Na classe do 6º ano, formamos os chamados “educadores infanto-juvenis”. Durante o Dia internacional de conscientização sobre o autismo, a turma passou por outras classes apresentando o Luan e levando as informações sobre TEA que eles pesquisaram durante o mês. Ao final da atividade, os 270 estudantes do período da tarde responderam duas perguntas e obtivemos os seguintes resultados: 72% não tinham conhecimento prévio sobre o autismo e 69% desconheciam o fato de que havia um colega com esta particularidade no colégio.

Para envolver os familiares no projeto, realizamos uma aula prática de observação astronômica com binóculos e telescópios.
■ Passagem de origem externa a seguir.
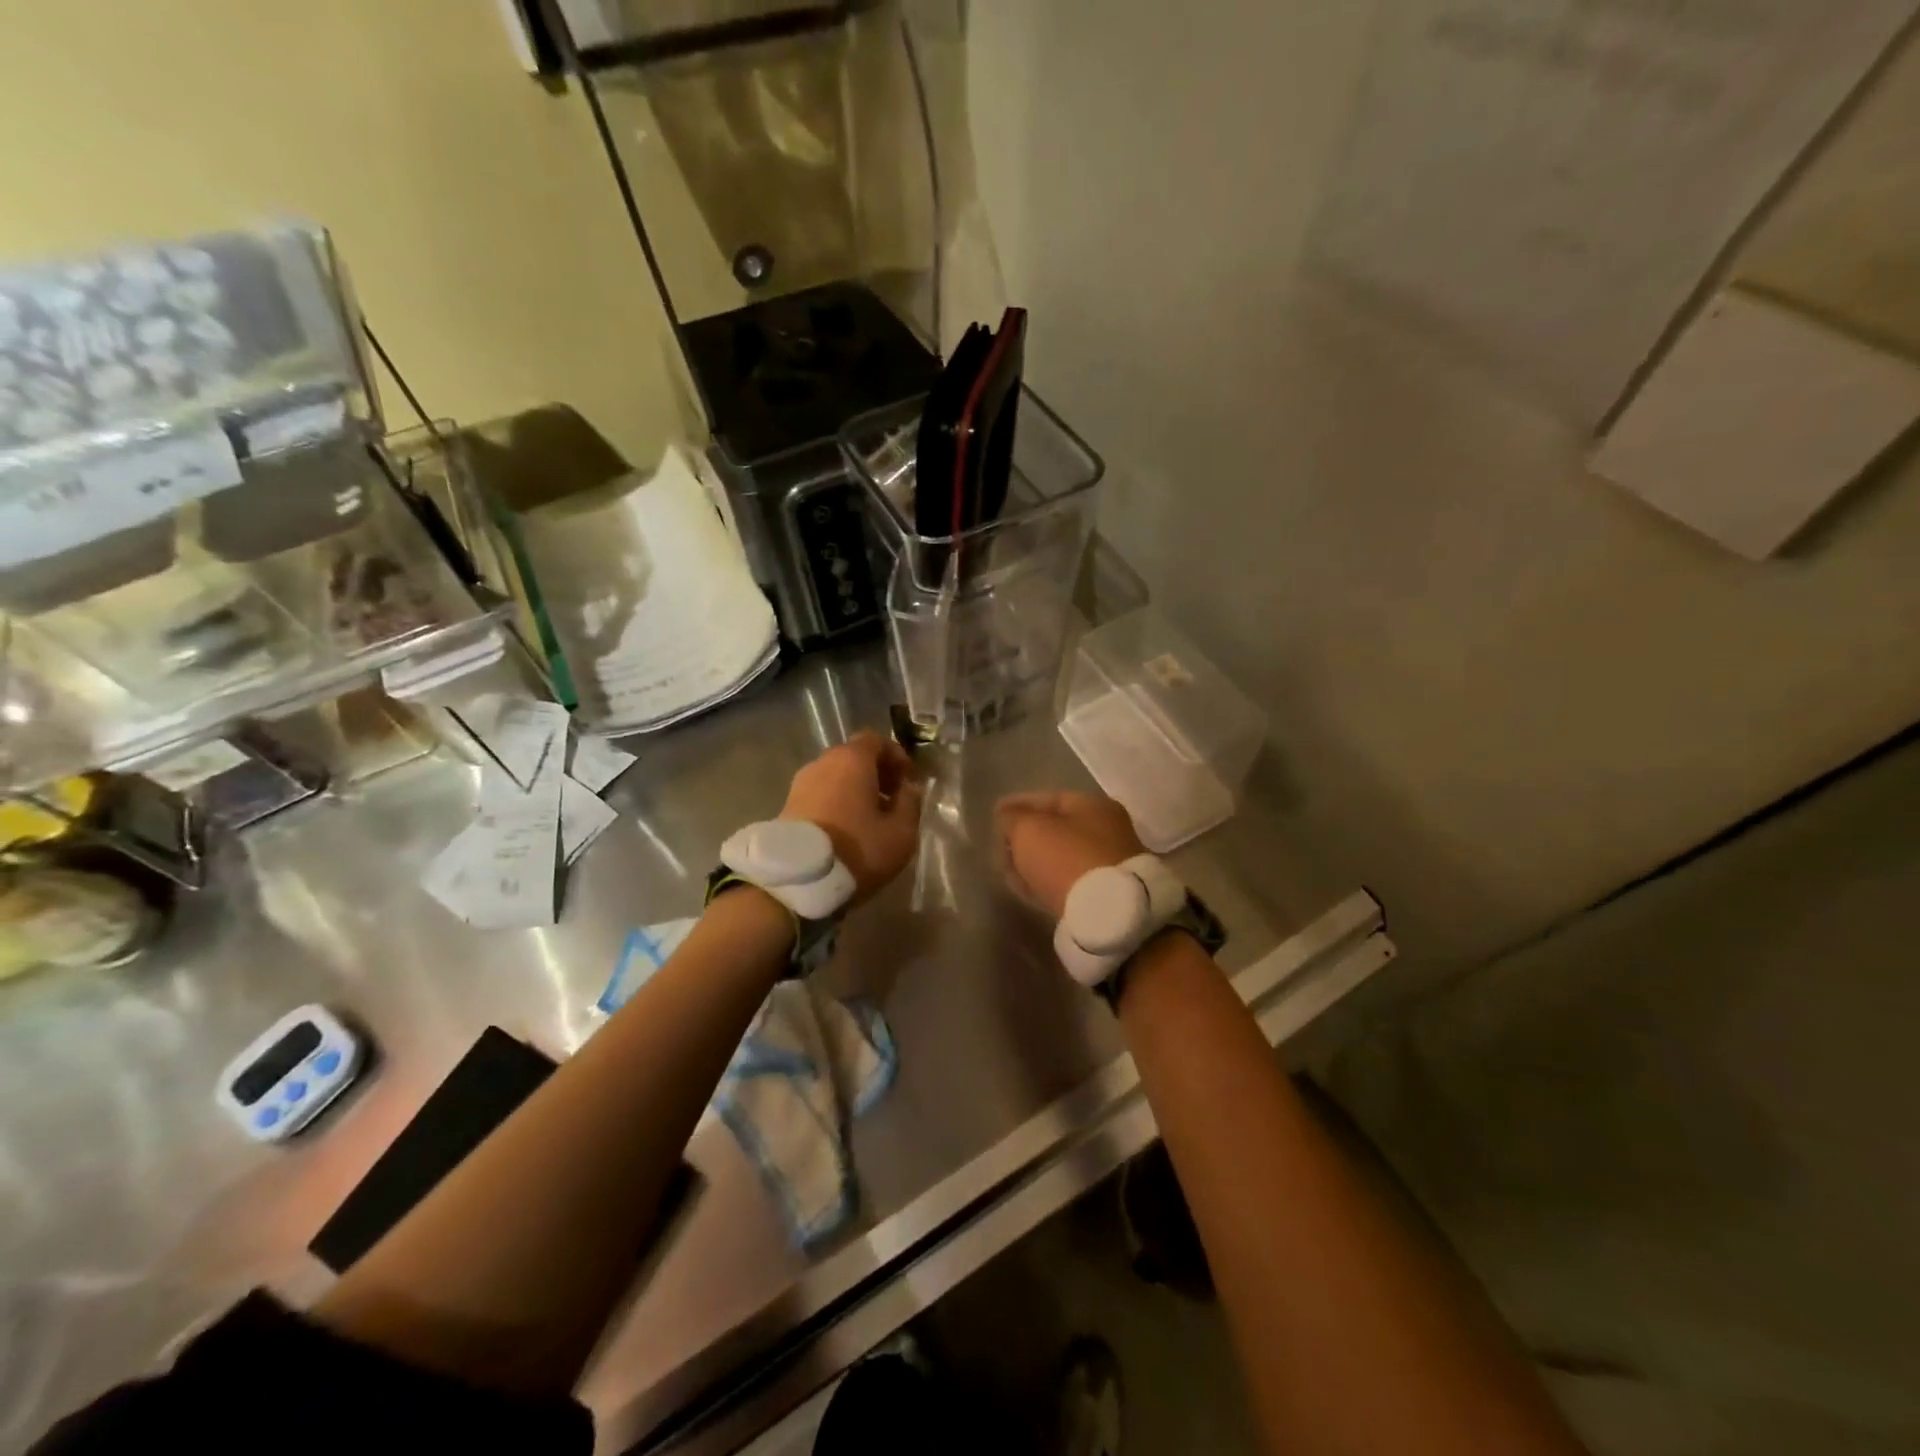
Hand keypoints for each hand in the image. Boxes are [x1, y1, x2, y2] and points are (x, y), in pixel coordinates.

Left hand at [781, 732, 925, 903]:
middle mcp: (822, 763)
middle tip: (894, 800)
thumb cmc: (857, 850)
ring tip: (872, 820)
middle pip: (854, 757)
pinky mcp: (787, 807)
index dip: (897, 757)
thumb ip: (910, 803)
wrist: (798, 881)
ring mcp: (800, 784)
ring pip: (836, 777)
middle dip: (878, 774)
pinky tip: (848, 831)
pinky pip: (821, 794)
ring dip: (856, 790)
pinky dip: (838, 803)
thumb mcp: (901, 832)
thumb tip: (909, 787)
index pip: (876, 740)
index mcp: (851, 760)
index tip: (911, 781)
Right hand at [996, 791, 1146, 918]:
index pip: (1048, 799)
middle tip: (1001, 846)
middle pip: (1056, 829)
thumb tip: (1006, 816)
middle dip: (1026, 837)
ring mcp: (1108, 864)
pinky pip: (1067, 881)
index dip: (1018, 805)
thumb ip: (1012, 818)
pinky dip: (1047, 881)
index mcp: (1093, 805)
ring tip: (1010, 871)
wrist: (1107, 912)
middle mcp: (1107, 830)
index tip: (995, 814)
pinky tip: (1028, 888)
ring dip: (1035, 862)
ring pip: (1061, 857)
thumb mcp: (1028, 830)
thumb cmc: (1066, 858)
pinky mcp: (1105, 894)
O trabalho foi organizado pelo professor de química do ensino médio, que sugeriu a atividade após descobrir que Luan tinha muito interesse por astros e planetas. No dia da atividade, mais de 160 pessoas, entre pais, alunos, professores, direção e funcionários tiveram a oportunidade de observar Marte, Júpiter e a Lua.

Flexibilizações

Ao longo do ano, Maria Clara participou ativamente das atividades propostas. Ela pesquisou os conteúdos em seu caderno com a ajuda dos colegas e, quando necessário, contou com mais tempo para realizar as tarefas. Utilizamos como critérios de avaliação: a apropriação de conceitos, persistência, participação nos trabalhos em grupo e envolvimento. A adolescente realizou provas orais, escritas, desenhos e trabalhos de pesquisa.
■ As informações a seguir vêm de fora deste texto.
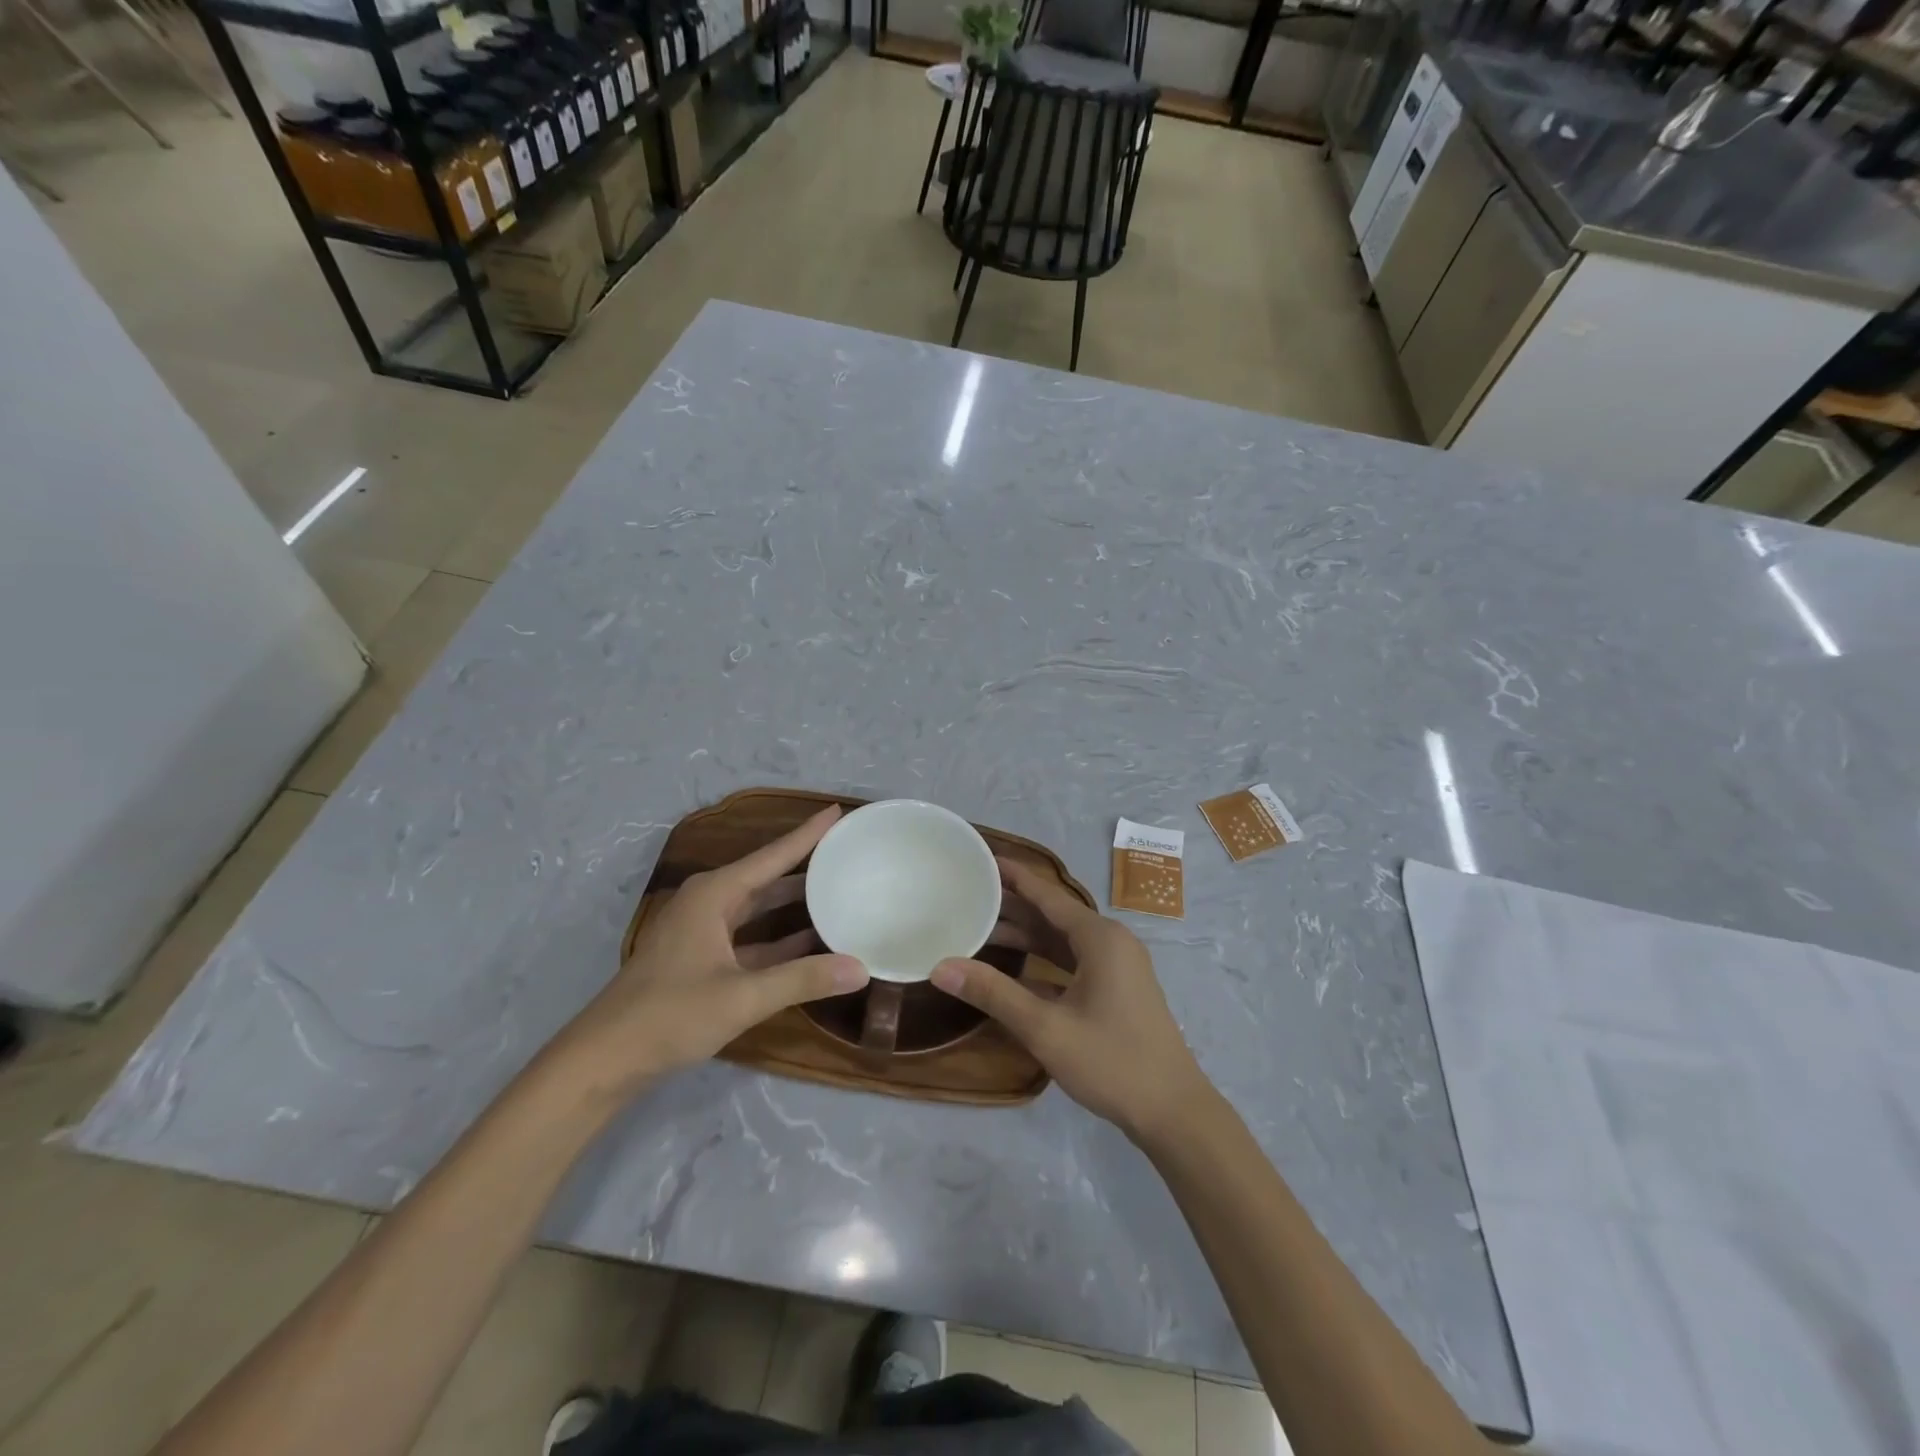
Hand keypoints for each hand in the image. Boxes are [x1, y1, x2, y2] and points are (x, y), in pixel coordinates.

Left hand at [549, 807, 867, 1099]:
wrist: (605, 1059)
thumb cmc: (670, 1014)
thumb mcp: (742, 997)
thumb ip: (802, 979)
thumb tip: (861, 968)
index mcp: (715, 894)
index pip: (773, 855)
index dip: (807, 834)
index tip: (837, 810)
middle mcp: (709, 903)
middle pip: (767, 875)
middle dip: (805, 864)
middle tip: (846, 851)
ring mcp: (704, 931)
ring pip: (759, 907)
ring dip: (794, 902)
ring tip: (838, 889)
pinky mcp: (702, 959)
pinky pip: (751, 936)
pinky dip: (780, 938)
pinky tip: (811, 941)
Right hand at [932, 857, 1211, 1143]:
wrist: (1174, 1111)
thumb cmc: (1112, 1062)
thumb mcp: (1046, 1028)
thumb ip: (993, 994)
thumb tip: (941, 966)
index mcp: (1099, 938)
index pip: (1047, 894)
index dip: (1013, 876)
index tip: (982, 860)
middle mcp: (1111, 941)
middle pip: (1053, 914)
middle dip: (1012, 905)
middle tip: (969, 895)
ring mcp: (1118, 966)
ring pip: (1063, 939)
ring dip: (1026, 935)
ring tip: (980, 927)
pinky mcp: (1118, 988)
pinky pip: (1073, 960)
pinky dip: (1044, 958)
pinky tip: (1014, 967)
Já o enfoque do trabalho com Luan, que não apresenta deficiência cognitiva, foi a interação social. Seus docentes exploraram atividades em equipe, como jogos, danças e confecção de materiais. Ele realiza as mesmas provas que os demais colegas, podendo solicitar auxílio da professora do AEE, que permanece na sala de aula, mas não ao seu lado.
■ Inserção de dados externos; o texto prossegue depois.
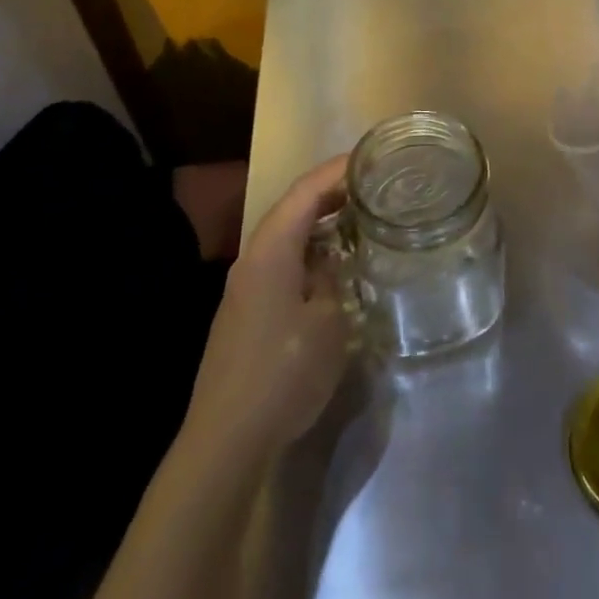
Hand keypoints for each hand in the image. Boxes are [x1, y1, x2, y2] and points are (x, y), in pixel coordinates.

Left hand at [182, 155, 351, 456]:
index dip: (338, 169)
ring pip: (287, 236)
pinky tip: (333, 266)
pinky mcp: (246, 312)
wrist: (225, 440)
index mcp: (271, 249)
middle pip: (293, 208)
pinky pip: (282, 262)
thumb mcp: (327, 322)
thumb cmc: (282, 372)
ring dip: (321, 222)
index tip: (372, 158)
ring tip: (360, 219)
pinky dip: (310, 251)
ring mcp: (245, 286)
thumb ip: (332, 279)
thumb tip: (331, 262)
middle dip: (332, 192)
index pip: (305, 190)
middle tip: (373, 186)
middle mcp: (253, 258)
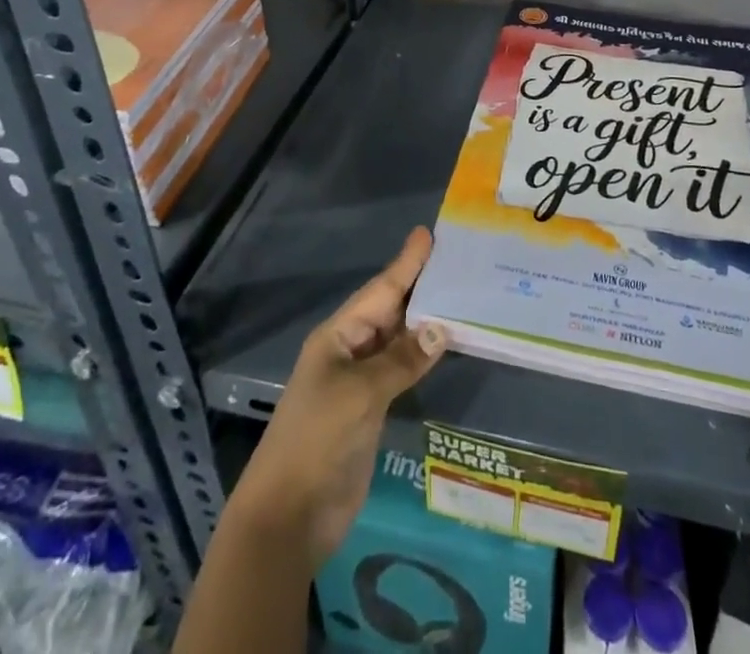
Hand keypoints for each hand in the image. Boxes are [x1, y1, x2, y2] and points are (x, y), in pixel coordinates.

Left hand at [231, 228, 446, 568]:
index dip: (405, 263)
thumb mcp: (360, 394)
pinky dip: (422, 357)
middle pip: (390, 310)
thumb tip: (440, 330)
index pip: (380, 290)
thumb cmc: (318, 439)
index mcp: (338, 336)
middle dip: (419, 285)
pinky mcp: (371, 411)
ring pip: (398, 340)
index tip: (428, 234)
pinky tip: (444, 346)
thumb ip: (400, 360)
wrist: (289, 515)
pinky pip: (401, 371)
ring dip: (425, 321)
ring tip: (460, 296)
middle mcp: (349, 351)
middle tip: (455, 260)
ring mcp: (360, 382)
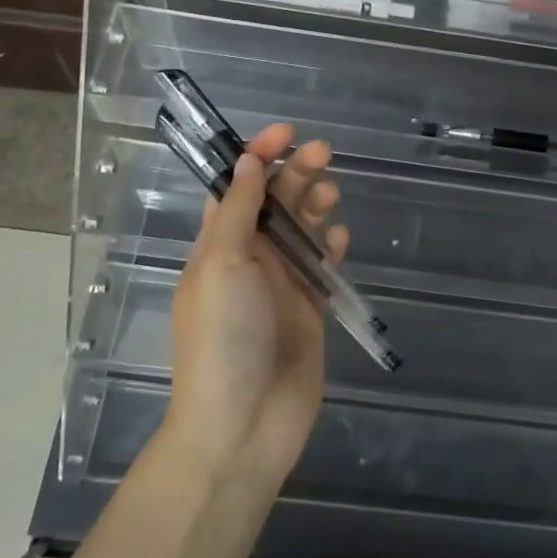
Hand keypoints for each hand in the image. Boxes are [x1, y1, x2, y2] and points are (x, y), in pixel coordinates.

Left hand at [163, 124, 346, 487]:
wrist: (244, 424)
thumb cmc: (223, 337)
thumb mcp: (221, 264)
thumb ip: (237, 211)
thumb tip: (246, 162)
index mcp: (216, 245)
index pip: (235, 188)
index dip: (258, 156)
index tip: (286, 133)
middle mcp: (248, 260)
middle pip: (274, 203)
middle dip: (296, 174)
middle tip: (324, 154)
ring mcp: (280, 285)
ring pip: (302, 230)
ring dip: (315, 207)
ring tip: (330, 197)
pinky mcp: (309, 309)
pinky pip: (322, 266)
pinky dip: (332, 247)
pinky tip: (339, 242)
O aluno tem entendido algumas metáforas e até as utiliza. Ao ser indagado após uma prova se a mesma estava fácil, ele respondeu que estava “mamão com açúcar”. Durante as aulas, ele brinca com os professores e depois diz: “é zoeira”. Tem brincado com alguns colegas de sala e, muitas vezes, propõe a brincadeira. Quando chegou à escola, ele se recusava a ir tomar água, demonstrando medo. Hoje, ele vai até o bebedouro sozinho, toma água e volta rapidamente.

Avaliação e resultados

Durante o desenvolvimento do projeto, a equipe gestora liderou o processo com muita competência e responsabilidade, unindo os educadores e demonstrando a todos profissionais do colégio a importância da mudança de paradigmas. As estratégias planejadas permitiram que os estudantes percebessem que as estruturas sociais modulam nossa atuação e que é possível intervir para minimizar limitações. Eles puderam contestar, reconstruir, descrever e interpretar as relações sociais e de poder e relacioná-las com o cotidiano.

Muitos se manifestaram e colocaram que eram alvos de preconceito e também preconceituosos. Foram destacadas algumas situações de agressão que são presenciadas nas escolas. Ao final das atividades, os alunos responderam duas perguntas:

• Qual atividade do projeto que mais gostou e por quê?
• Cite alguma passagem que você avalia como aprendizagem especial.

Com relação à primeira questão, parte citou os ensinamentos dos filmes, das ações realizadas em grupo e dos conteúdos científicos sobre o autismo e Síndrome de Down. Quanto às respostas da segunda pergunta, em quase todas as respostas os estudantes apontaram o convívio com a Maria Clara e o Luan.

Projeto vencedor do 1º Prêmio Paratodos de Inclusão Escolar.